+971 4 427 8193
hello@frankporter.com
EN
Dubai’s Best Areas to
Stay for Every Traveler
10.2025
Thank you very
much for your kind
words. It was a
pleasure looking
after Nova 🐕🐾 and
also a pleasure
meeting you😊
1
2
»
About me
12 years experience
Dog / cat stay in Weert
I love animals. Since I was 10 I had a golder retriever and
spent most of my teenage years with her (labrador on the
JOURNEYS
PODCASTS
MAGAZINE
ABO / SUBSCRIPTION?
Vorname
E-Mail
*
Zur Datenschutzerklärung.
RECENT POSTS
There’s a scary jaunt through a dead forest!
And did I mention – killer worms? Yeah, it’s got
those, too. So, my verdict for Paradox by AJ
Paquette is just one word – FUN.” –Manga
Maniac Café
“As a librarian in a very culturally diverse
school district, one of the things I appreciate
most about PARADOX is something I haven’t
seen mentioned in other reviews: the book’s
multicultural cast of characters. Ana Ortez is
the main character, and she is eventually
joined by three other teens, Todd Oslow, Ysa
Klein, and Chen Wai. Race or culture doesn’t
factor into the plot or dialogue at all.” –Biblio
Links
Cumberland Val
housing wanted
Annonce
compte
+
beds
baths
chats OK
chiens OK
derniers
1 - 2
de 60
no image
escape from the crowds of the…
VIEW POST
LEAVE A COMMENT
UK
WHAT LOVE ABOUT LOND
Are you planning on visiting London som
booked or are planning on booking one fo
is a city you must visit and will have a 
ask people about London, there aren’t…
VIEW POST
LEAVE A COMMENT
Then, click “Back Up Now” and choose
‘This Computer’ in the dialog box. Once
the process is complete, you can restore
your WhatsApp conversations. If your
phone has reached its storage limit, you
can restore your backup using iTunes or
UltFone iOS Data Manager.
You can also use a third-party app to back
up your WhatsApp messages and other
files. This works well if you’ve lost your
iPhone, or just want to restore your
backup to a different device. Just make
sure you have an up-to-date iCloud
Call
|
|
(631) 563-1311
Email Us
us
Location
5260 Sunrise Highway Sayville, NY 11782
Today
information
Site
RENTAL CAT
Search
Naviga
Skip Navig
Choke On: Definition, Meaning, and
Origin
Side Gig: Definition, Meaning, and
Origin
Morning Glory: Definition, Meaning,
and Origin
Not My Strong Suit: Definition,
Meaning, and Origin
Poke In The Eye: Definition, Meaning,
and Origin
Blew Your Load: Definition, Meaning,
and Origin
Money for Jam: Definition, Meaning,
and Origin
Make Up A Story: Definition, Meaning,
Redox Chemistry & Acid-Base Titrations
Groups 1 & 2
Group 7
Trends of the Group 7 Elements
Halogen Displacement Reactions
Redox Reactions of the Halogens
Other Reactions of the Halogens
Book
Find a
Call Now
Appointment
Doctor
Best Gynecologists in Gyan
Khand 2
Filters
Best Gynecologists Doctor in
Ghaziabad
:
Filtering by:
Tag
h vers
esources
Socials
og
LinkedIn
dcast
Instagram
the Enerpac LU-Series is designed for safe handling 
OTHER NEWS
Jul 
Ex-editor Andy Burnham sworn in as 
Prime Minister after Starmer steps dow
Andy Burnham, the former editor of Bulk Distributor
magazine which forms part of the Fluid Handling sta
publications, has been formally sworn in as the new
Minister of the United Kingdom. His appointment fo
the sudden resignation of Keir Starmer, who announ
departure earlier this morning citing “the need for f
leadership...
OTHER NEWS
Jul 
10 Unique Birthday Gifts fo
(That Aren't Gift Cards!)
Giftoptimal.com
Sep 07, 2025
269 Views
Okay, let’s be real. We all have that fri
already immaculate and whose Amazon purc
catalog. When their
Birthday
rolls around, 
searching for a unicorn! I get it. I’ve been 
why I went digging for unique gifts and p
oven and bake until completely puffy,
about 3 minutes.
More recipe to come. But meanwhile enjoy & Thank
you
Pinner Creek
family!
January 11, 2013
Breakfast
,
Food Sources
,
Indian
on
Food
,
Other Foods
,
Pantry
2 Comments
:::
WHAT TO PRODUCE:
Reproduce the material exactly, from the first line to the last.

COMPLETED EXERCISE:
+971 4 427 8193
hello@frankporter.com
EN
Dubai’s Best Areas to
Stay for Every Traveler
10.2025
Thank you very
much for your kind
words. It was a
pleasure looking
after Nova 🐕🐾 and
also a pleasure
meeting you😊
1
2
»
About me
12 years experience
Dog / cat stay in Weert
I love animals. Since I was 10 I had a golder retriever and
spent most of my teenage years with her (labrador on the
JOURNEYS
PODCASTS
MAGAZINE
ABO / SUBSCRIPTION?
Vorname
E-Mail
*
Zur Datenschutzerklärung.
RECENT POSTS
There’s a scary jaunt through a dead forest!
And did I mention – killer worms? Yeah, it’s got
those, too. So, my verdict for Paradox by AJ
Paquette is just one word – FUN.” –Manga
Maniac Café
“As a librarian in a very culturally diverse
school district, one of the things I appreciate
most about PARADOX is something I haven’t
seen mentioned in other reviews: the book’s
multicultural cast of characters. Ana Ortez is
the main character, and she is eventually
joined by three other teens, Todd Oslow, Ysa
Klein, and Chen Wai. Race or culture doesn’t
factor into the plot or dialogue at all.” –Biblio
Links
Cumberland Val
housing wanted
Annonce
compte
+
beds
baths
chats OK
chiens OK
derniers
1 - 2
de 60
no image
escape from the crowds of the…
VIEW POST
LEAVE A COMMENT
UK
WHAT LOVE ABOUT LOND
Are you planning on visiting London som
booked or are planning on booking one fo
is a city you must visit and will have a 
ask people about London, there aren’t…
VIEW POST
LEAVE A COMMENT
Then, click “Back Up Now” and choose
‘This Computer’ in the dialog box. Once
the process is complete, you can restore
your WhatsApp conversations. If your
phone has reached its storage limit, you
can restore your backup using iTunes or
UltFone iOS Data Manager.
You can also use a third-party app to back
up your WhatsApp messages and other
files. This works well if you’ve lost your
iPhone, or just want to restore your
backup to a different device. Just make
sure you have an up-to-date iCloud
Call
|
|
(631) 563-1311
Email Us
us
Location
5260 Sunrise Highway Sayville, NY 11782
Today
information
Site
RENTAL CAT
Search
Naviga
Skip Navig
Choke On: Definition, Meaning, and
Origin
Side Gig: Definition, Meaning, and
Origin
Morning Glory: Definition, Meaning,
and Origin
Not My Strong Suit: Definition,
Meaning, and Origin
Poke In The Eye: Definition, Meaning,
and Origin
Blew Your Load: Definition, Meaning,
and Origin
Money for Jam: Definition, Meaning,
and Origin
Make Up A Story: Definition, Meaning,
Redox Chemistry & Acid-Base Titrations
Groups 1 & 2
Group 7
Trends of the Group 7 Elements
Halogen Displacement Reactions
Redox Reactions of the Halogens
Other Reactions of the Halogens
Book
Find a
Call Now
Appointment
Doctor
Best Gynecologists in Gyan
Khand 2
Filters
Best Gynecologists Doctor in
Ghaziabad
:
Filtering by:
Tag
h vers
esources
Socials
og
LinkedIn
dcast
Instagram
the Enerpac LU-Series is designed for safe handling 
OTHER NEWS
Jul 
Ex-editor Andy Burnham sworn in as 
Prime Minister after Starmer steps dow
Andy Burnham, the former editor of Bulk Distributor
magazine which forms part of the Fluid Handling sta
publications, has been formally sworn in as the new
Minister of the United Kingdom. His appointment fo
the sudden resignation of Keir Starmer, who announ
departure earlier this morning citing “the need for f
leadership...
OTHER NEWS
Jul 
10 Unique Birthday Gifts fo
(That Aren't Gift Cards!)
Giftoptimal.com
Sep 07, 2025
269 Views
Okay, let’s be real. We all have that fri
already immaculate and whose Amazon purc
catalog. When their
Birthday
rolls around, 
searching for a unicorn! I get it. I’ve been 
why I went digging for unique gifts and p
oven and bake until completely puffy,
about 3 minutes.
More recipe to come. But meanwhile enjoy & Thank
you
Pinner Creek
family!
January 11, 2013
Breakfast
,
Food Sources
,
Indian
on
Food
,
Other Foods
,
Pantry
2 Comments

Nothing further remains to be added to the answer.